**REQUIRED WORK**.
After locating the line with "Carlsplatz, Düsseldorf" in the data that follows, return it and every later line exactly, up to and including the line with "la familia del trigo, muy similar a la".

**Collected data**.
↓
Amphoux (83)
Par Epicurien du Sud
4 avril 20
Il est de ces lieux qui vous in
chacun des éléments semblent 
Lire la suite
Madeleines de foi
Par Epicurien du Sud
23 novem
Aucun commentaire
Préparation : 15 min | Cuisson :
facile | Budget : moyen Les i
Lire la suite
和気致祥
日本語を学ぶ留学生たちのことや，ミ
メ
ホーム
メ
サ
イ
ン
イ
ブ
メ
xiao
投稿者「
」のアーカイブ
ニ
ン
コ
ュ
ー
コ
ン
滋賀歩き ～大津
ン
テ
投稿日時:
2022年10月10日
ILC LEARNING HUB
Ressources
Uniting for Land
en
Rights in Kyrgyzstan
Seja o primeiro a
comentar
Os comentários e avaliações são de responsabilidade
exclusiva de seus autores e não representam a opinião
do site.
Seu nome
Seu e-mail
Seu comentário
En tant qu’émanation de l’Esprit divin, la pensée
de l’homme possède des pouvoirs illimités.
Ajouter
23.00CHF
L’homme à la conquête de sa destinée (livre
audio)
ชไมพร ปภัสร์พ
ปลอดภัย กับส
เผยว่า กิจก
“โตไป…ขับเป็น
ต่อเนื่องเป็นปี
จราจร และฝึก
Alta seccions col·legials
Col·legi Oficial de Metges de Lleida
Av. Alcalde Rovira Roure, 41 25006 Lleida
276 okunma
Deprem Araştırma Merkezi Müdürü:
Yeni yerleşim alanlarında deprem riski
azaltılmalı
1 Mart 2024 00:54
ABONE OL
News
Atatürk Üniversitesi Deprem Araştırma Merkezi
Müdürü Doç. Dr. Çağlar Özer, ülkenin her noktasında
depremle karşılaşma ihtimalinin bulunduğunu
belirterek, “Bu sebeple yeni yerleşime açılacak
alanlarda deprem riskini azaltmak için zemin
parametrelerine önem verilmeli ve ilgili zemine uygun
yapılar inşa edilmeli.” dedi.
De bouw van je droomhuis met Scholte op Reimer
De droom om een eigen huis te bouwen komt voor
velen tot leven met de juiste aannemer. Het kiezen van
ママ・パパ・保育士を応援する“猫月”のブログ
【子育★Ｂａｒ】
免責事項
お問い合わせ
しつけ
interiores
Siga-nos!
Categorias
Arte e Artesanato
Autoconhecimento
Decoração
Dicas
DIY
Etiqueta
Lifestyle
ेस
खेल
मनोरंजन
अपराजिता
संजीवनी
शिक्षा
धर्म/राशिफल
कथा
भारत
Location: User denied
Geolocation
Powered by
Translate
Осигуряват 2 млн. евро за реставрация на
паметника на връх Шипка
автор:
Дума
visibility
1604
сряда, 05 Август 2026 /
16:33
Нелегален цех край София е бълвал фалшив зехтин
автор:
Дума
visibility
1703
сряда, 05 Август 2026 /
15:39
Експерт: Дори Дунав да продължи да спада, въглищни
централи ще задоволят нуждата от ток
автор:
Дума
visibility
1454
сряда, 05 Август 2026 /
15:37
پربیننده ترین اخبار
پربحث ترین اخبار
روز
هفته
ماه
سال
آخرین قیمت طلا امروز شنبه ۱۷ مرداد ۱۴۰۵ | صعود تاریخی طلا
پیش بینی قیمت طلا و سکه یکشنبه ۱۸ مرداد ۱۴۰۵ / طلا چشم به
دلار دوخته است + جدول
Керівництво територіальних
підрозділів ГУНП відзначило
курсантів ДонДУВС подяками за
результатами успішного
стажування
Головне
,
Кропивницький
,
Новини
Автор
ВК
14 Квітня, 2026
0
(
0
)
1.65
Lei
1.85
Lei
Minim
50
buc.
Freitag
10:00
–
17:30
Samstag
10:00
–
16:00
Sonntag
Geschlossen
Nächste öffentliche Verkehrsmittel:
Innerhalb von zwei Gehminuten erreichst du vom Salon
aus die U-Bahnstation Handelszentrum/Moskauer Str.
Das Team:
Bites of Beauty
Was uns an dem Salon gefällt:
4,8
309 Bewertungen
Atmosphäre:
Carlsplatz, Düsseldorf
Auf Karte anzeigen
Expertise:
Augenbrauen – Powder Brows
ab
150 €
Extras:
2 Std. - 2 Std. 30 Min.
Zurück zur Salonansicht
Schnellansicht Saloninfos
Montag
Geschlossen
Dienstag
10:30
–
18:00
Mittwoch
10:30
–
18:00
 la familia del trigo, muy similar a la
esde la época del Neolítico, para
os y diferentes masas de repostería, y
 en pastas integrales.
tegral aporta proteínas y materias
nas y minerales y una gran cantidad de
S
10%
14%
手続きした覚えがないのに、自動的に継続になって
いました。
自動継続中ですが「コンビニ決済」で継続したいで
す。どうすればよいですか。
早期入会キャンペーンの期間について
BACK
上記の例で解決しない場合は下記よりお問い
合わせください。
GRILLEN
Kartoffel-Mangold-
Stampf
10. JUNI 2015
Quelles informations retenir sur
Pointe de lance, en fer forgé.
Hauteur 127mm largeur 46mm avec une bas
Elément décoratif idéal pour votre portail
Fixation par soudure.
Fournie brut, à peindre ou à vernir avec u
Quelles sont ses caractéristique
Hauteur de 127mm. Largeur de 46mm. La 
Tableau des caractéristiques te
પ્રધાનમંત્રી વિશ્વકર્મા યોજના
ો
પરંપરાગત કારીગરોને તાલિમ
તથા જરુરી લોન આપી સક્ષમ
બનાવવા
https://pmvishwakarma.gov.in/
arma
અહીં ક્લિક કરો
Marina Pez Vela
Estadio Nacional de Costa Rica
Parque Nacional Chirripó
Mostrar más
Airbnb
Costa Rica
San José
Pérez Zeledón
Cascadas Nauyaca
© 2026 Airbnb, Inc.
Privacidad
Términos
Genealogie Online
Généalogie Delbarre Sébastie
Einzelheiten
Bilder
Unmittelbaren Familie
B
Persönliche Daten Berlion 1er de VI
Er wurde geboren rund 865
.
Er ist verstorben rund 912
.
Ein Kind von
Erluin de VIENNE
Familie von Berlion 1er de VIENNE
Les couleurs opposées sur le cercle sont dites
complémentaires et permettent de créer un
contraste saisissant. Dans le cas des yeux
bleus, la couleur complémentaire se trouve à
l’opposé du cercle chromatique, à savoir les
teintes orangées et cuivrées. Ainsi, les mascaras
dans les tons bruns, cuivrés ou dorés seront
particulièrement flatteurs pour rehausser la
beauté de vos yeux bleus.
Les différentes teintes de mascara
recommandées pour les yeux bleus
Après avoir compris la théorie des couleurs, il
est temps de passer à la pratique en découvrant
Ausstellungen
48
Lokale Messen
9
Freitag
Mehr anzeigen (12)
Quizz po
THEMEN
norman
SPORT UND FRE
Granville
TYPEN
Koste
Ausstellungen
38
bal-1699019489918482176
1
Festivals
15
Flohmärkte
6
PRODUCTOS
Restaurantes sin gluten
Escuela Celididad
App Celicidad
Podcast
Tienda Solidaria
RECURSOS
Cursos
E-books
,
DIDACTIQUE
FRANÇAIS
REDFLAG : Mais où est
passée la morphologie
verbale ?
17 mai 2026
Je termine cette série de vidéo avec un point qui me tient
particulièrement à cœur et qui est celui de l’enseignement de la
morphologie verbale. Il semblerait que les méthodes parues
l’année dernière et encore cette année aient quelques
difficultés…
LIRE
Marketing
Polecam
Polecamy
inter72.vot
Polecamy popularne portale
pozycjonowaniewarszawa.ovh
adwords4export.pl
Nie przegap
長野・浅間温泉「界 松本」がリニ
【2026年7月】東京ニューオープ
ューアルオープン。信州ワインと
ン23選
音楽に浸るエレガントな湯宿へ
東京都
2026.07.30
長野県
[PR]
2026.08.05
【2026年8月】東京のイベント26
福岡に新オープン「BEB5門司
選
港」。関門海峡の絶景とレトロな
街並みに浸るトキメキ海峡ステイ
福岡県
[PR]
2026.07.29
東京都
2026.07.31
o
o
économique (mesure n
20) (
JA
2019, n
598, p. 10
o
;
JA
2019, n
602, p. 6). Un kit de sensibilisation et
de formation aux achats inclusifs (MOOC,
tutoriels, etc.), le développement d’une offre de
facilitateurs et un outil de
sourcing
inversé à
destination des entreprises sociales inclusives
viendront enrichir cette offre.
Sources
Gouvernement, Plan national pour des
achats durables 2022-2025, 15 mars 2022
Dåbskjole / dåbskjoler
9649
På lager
↑
**TASK ANSWER**.
Carlsplatz, Düsseldorf
Auf Karte anzeigen
Expertise:
Augenbrauen – Powder Brows
ab
150 €
Extras:
2 Std. - 2 Std. 30 Min.
Zurück zur Salonansicht
Schnellansicht Saloninfos
Montag
Geschlossen
Dienstag
10:30
–
18:00
Mittwoch
10:30
–
18:00
 la familia del trigo, muy similar a la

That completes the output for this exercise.